:: What the task asks ::
Each line of the entries below that holds "VNCNEC" is needed, copied in full.

[Opening Exercise input section]

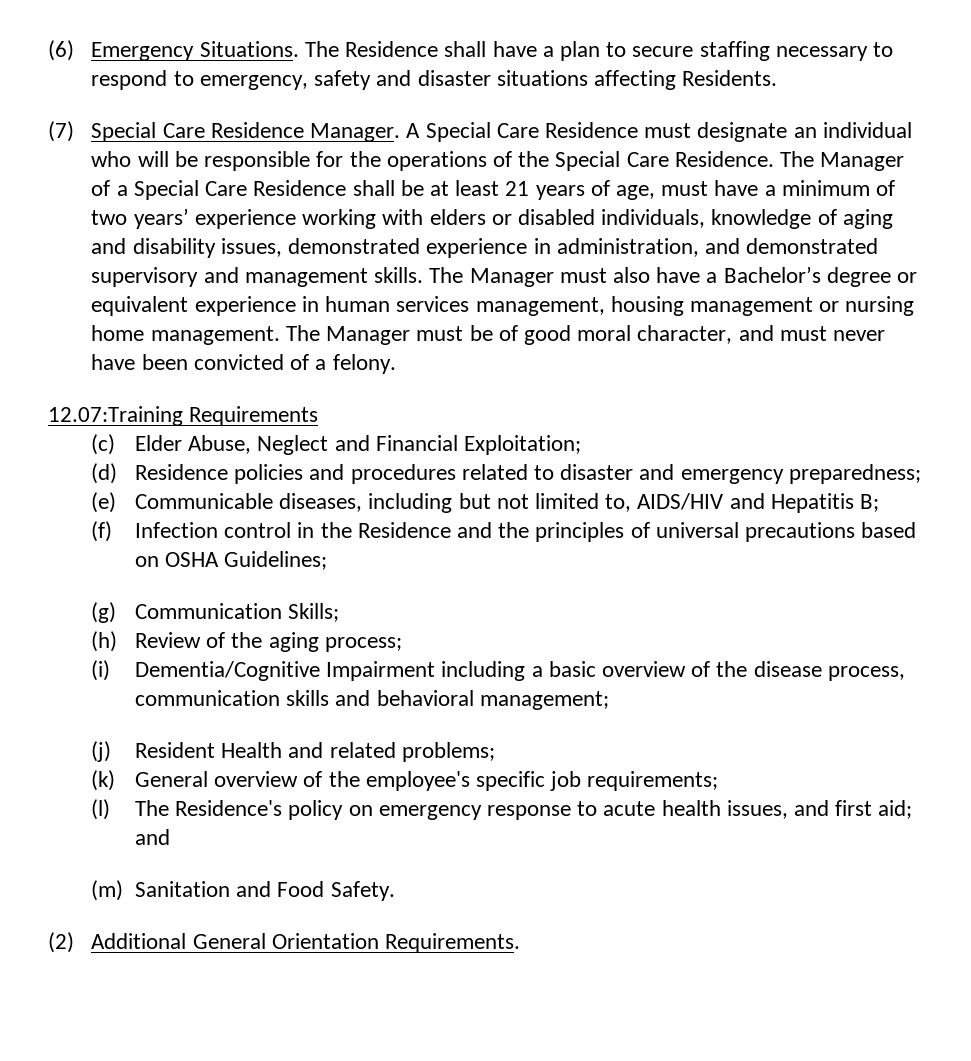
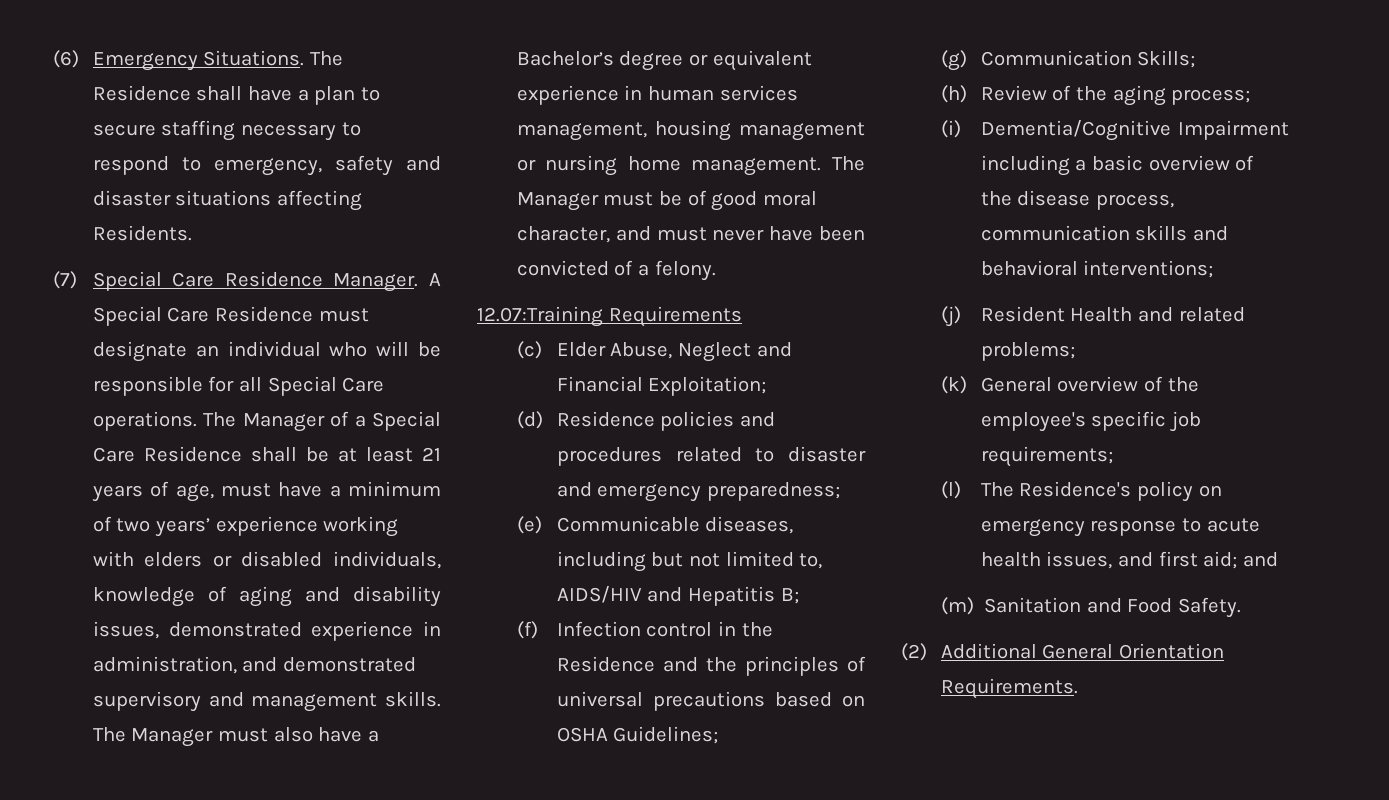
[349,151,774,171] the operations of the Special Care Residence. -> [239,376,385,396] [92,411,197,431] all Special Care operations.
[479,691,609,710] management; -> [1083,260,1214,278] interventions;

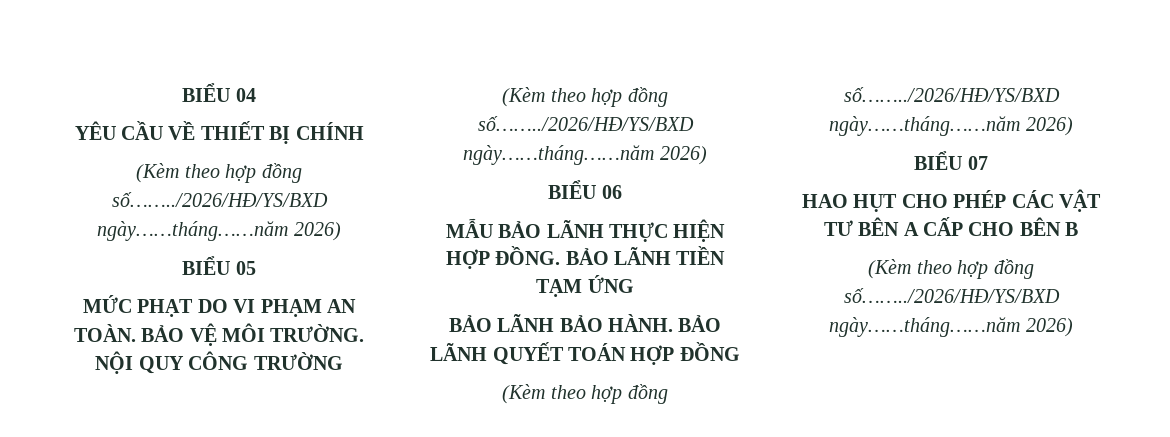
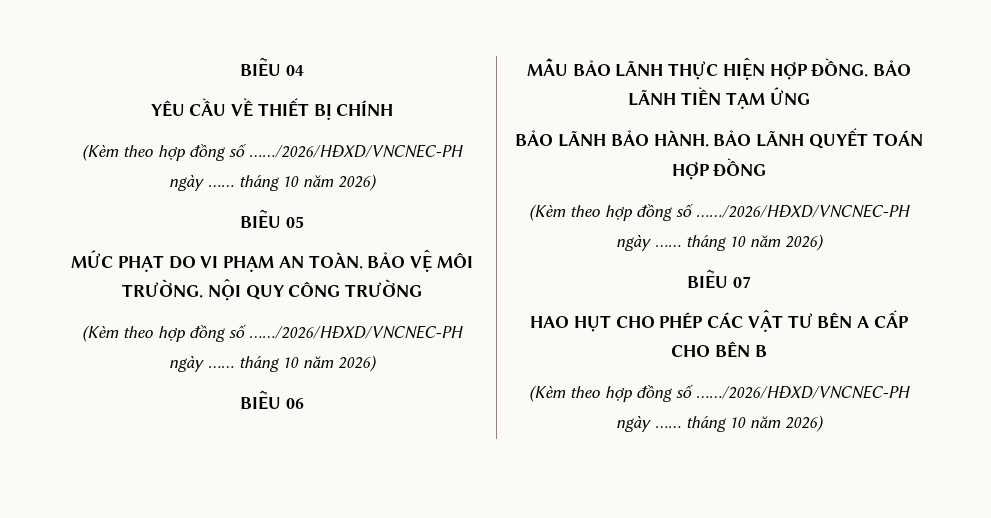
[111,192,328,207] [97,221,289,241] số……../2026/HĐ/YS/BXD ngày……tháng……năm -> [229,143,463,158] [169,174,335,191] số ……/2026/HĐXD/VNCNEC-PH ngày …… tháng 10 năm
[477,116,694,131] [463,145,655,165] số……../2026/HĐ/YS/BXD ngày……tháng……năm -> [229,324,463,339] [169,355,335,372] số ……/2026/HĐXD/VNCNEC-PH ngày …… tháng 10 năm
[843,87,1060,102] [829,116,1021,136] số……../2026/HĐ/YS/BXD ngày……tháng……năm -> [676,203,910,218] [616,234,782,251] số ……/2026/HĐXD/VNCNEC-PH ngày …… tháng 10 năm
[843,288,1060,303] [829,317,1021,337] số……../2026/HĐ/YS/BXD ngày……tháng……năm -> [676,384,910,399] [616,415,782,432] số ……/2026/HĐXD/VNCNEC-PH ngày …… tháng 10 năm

[Closing Exercise input section]
[Opening Exercise input section]

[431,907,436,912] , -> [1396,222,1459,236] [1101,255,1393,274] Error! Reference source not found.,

[Closing Exercise input section]

:: Output below ::
[111,192,328,207] [97,221,289,241] số……../2026/HĐ/YS/BXD ngày……tháng……năm -> [229,143,463,158] [169,174,335,191] số ……/2026/HĐXD/VNCNEC-PH ngày …… tháng 10 năm
[477,116,694,131] [463,145,655,165] số……../2026/HĐ/YS/BXD ngày……tháng……năm -> [229,324,463,339] [169,355,335,372] số ……/2026/HĐXD/VNCNEC-PH ngày …… tháng 10 năm
[843,87,1060,102] [829,116,1021,136] số……../2026/HĐ/YS/BXD ngày……tháng……năm -> [676,203,910,218] [616,234,782,251] số ……/2026/HĐXD/VNCNEC-PH ngày …… tháng 10 năm
[843,288,1060,303] [829,317,1021,337] số……../2026/HĐ/YS/BXD ngày……tháng……năm -> [676,384,910,399] [616,415,782,432] số ……/2026/HĐXD/VNCNEC-PH ngày …… tháng 10 năm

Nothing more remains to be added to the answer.